At the age of 18, Milestone Institute’s Junior Gergely Bérces has already made his mark at Cambridge University: in the course of only a couple of months, he won two of Trinity College’s most prestigious essay prizes – in one of the cases being the first contestant to do so from outside the UK.

Trinity College, Cambridge University

For the first time in its history, the prestigious R. A. Butler Prize for essays in Politics and International Studies – awarded by Cambridge University’s Trinity College – did not go to a British student, but to a Hungarian.

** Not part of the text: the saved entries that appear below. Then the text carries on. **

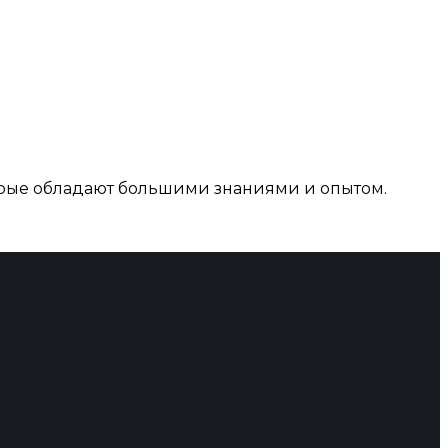
рые обладают большими знаниями и опытом.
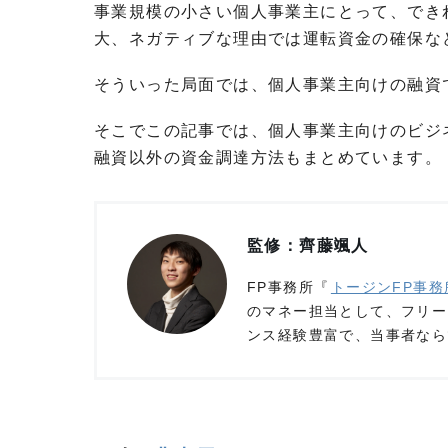
事業規模の小さい個人事業主にとって、でき
大、ネガティブな理由では運転資金の確保な
そういった局面では、個人事業主向けの融資
そこでこの記事では、個人事業主向けのビジ
融資以外の資金調達方法もまとめています。
監修：齊藤颯人
FP事務所『
トージンFP事務
のマネー担当として、フリー
ンス経験豊富で、当事者なら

“This was the second prize I won this year; the first was the International Division (for non-UK contestants) of Trinity College’s Robert Walker Prize for Essays in Law. I could have written my essay on the same topic (social media regulation) for the Butler Prize, too, but it would have been so cheap…” Gergő explains, who finally examined and answered the question “Is war an Inevitable Feature of Modern Politics?” in his work. “There’s no separate international division for the Butler, but I had a feeling that I would achieve some good result. I wasn’t sure I’d come in first, though.” – Gergő says so calmly and naturally, as if it were the most self-evident thing to be among the best essay writers in a Cambridge competition.

As a matter of fact, winning the Butler Prize is everything but easy: “There were 168 entries this year, and only 19 were from students at schools outside the UK” – Dr Glen Rangwala, Lecturer of Cambridge University’s Department of Politics and International Studies (POLIS) explains. Dr Rangwala, who was on the Prize Committee, was truly impressed by Gergő’s work: “It’s evident from the essay that Gergely reads and thinks deeply. He manages to take a familiar theme – why war continues to exist in the world today – and bring an innovative perspective to bear upon it. Just as impressively, his writing is clear, eloquent and persuasive.”

Gergő Bérces at Milestone Institute

Gergő’s mentor, Milestone’s Director of Academic Studies György Greskovits was mainly concerned with how the argument of the essay could be moved towards ‘war’ as a unit in political discourse. “It is here that Gergő’s talents were really revealed as he cut his way through really advanced thought, which often troubles graduates students, from Ernesto Laclau to Carl Schmitt or Giorgio Agamben” – Greskovits says – “The text features very mature insights as to how the notion of war is employed to develop political cleavages and identities, a notion that is core to our understanding of the current political environment.”

The depth of the essay was also emphasised by Head of Department at POLIS, Prize Committee member Professor David Runciman in his commendation: “This is a highly knowledgeable and ambitious essay, fluently and precisely written throughout. …This is an excellent piece of work, one that shows the highest level of aptitude for the study of politics.”

At the moment, Gergő is not sure in what field he would like to continue his studies, but he has narrowed his choices down to three: law, economics, or politics. He is sure, however, that he would choose either Oxford or Cambridge. “Cambridge looked really lovely this Summer, when I visited for the Robert Walker Prize’s award ceremony, but at the Butler’s ceremony in Autumn it was a little dismal” – Gergő speculates – “It’s unfortunate that Oxford doesn’t have such competition, there I haven’t been yet”.